Williams v. City of New York

Williams v City of New York (2019 NY Slip Op 05806)
Williams v City of New York
2019 NY Slip Op 05806
Decided on July 24, 2019
Appellate Division, Second Department
Published by New York State Law Reporting Bureau pursuant to Judiciary Law § 431.
This opinion is uncorrected and subject to revision before publication in the Official Reports.


Decided on July 24, 2019 SUPREME COURT OF THE STATE OF NEW YORK Appellate Division, Second Judicial Department
REINALDO E. RIVERA, J.P.
MARK C. DILLON
LEONARD B. AUSTIN
SYLVIA O. HINDS-RADIX, JJ.

2017-13088
(Index No. 16635/10)

[*1]Michael Williams, appellant,

v

City of New York, et al., respondents.




Miller & Miller, Brooklyn, NY (Andrew R. Miller of counsel), for appellant.

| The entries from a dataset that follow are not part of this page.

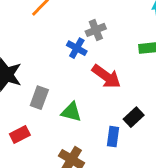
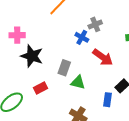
gray rectangle: (39, 98) -> (64, 68), moved
red rectangle: (20, 134) -> (40, 88), moved

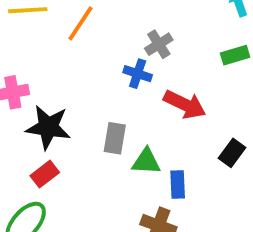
red rectangle: (40, 88) -> (45, 174), moved
blue rectangle: (107, 100) -> (178, 185), moved

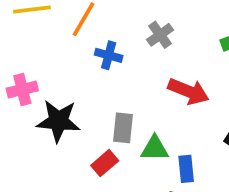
blue cross: (138, 74) -> (109, 55), moved
red rectangle: (45, 174) -> (105, 163), moved

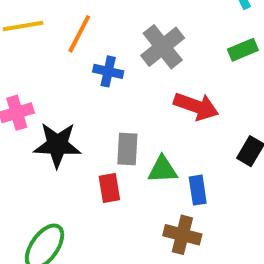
gray cross: (160, 35) -> (163, 47), size x1.5
red rectangle: (105, 163) -> (109, 188), turned -56

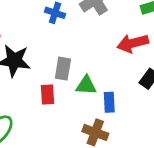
red arrow: (196, 106) -> (133, 43), moved, turned 140

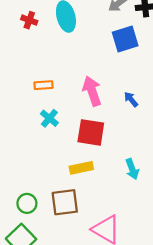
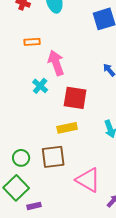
orange rectangle: (43, 85) -> (32, 42), moved
pink arrow: (92, 91) -> (56, 63), moved

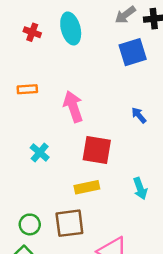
orange rectangle: (32, 42) -> (27, 89), moved
cyan cross: (40, 86) -> (40, 153), moved

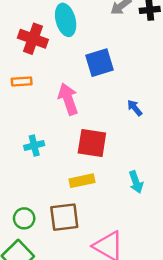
red cross: (32, 32) -> (33, 39), moved, size x1.6
blue square: (133, 52) -> (100, 63), moved
cyan cross: (40, 153) -> (34, 146), turned 36

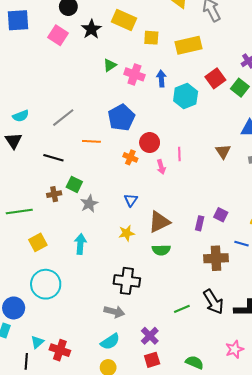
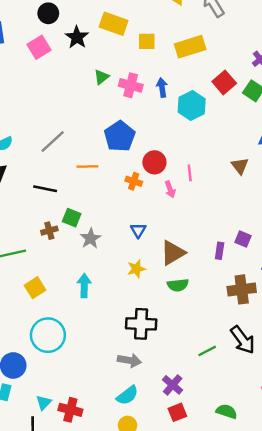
pink square: (58, 35) -> (39, 47), turned 30

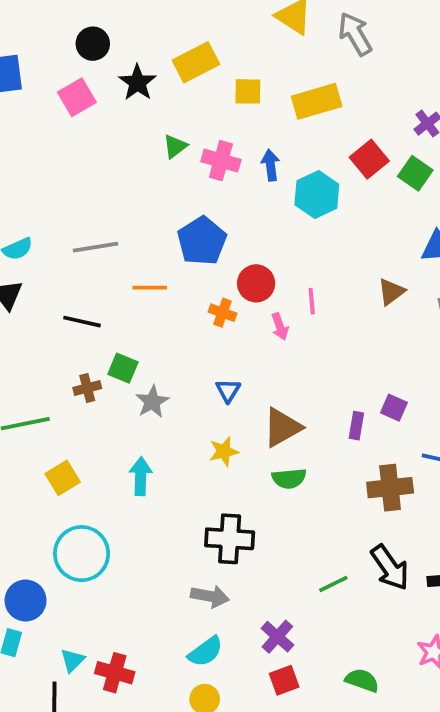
yellow rectangle: (114, 24) -> (196, 62), turned -48
gray line: (53, 142) -> (96, 247), turned 32
brown triangle: (240, 166) -> (391, 292), turned 30

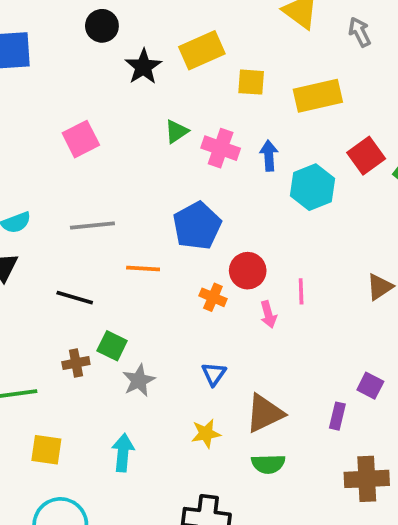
gray arrow: (355, 34) -> (360, 32), size x0.7
pink square: (77, 97) -> (81, 139), moved
purple square: (394, 408) -> (370, 386), moved
yellow square: (63, 478) -> (46, 450), turned 36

Zachary W. Carter, Corporation Counsel, New York, NY (Jane L. Gordon and Elizabeth Freedman of counsel), for respondents.



DECISION & ORDER

In an action, inter alia, to recover damages for false arrest and malicious prosecution, the plaintiff appeals from an order of the Supreme Court, Kings County (Katherine Levine, J.), dated October 13, 2017. The order, insofar as appealed from, denied that branch of the plaintiff's motion which was pursuant to CPLR 3126 to strike the defendants' answer or, in the alternative, to impose other sanctions on the defendants for spoliation of evidence.

ORDERED that the order is affirmed insofar as appealed from, with costs.

The plaintiff commenced this action, inter alia, to recover damages for false arrest and malicious prosecution relating to his arrest for conspiracy in the fourth degree and other charges. After issue was joined, the plaintiff moved, inter alia, pursuant to CPLR 3126 to strike the defendants' answer or, in the alternative, to impose other sanctions on the defendants, contending that the defendants had lost or destroyed a New York City Police Department investigative file pertaining to his underlying criminal case. The Supreme Court, inter alia, denied that branch of the plaintiff's motion which was pursuant to CPLR 3126. The plaintiff appeals.

Under the common-law doctrine of spoliation, a party may be sanctioned where it negligently loses or intentionally destroys key evidence (see CPLR 3126; Morales v City of New York, 130 AD3d 792, 793; Neve v City of New York, 117 AD3d 1006, 1008; Samaroo v Bogopa Serv. Corp., 106 AD3d 713, 713-714). "A party that seeks sanctions for spoliation of evidence must show that the party having control over the evidence possessed an obligation to preserve it at the time of its destruction, that the evidence was destroyed with a culpable state of mind, and that the destroyed evidence was relevant to the party's claim or defense such that the trier of fact could find that the evidence would support that claim or defense" (Pegasus Aviation I, Inc. v Varig Logistica S.A., 26 NY3d 543, 547 [internal quotation marks omitted]; see CPLR 3126; Watson v 518 Pa. Hous. Dev. Fund Corp., 160 AD3d 907, 909). The Supreme Court has broad discretion to determine a sanction for the spoliation of evidence (see Pegasus Aviation I, Inc. v Varig Logistica S.A., 26 NY3d at 551).

Here, we agree with the Supreme Court's denial of that branch of the plaintiff's motion which was pursuant to CPLR 3126 to strike the defendants' answer or, in the alternative, to [*2]impose other sanctions. The plaintiff failed to sustain his burden of establishing that the defendants "intentionally or negligently disposed of critical evidence, and fatally compromised [his] ability to prove" his claim (Cioffi v S.M. Foods, Inc., 142 AD3d 520, 525 [citations and internal quotation marks omitted]; see Pegasus Aviation I, Inc. v Varig Logistica S.A., 26 NY3d at 547; Daconta v Otis El. Co., 165 AD3d 753, 754).

The plaintiff's remaining contention is without merit.

RIVERA, J.P., DILLON, AUSTIN and HINDS-RADIX, JJ., concur.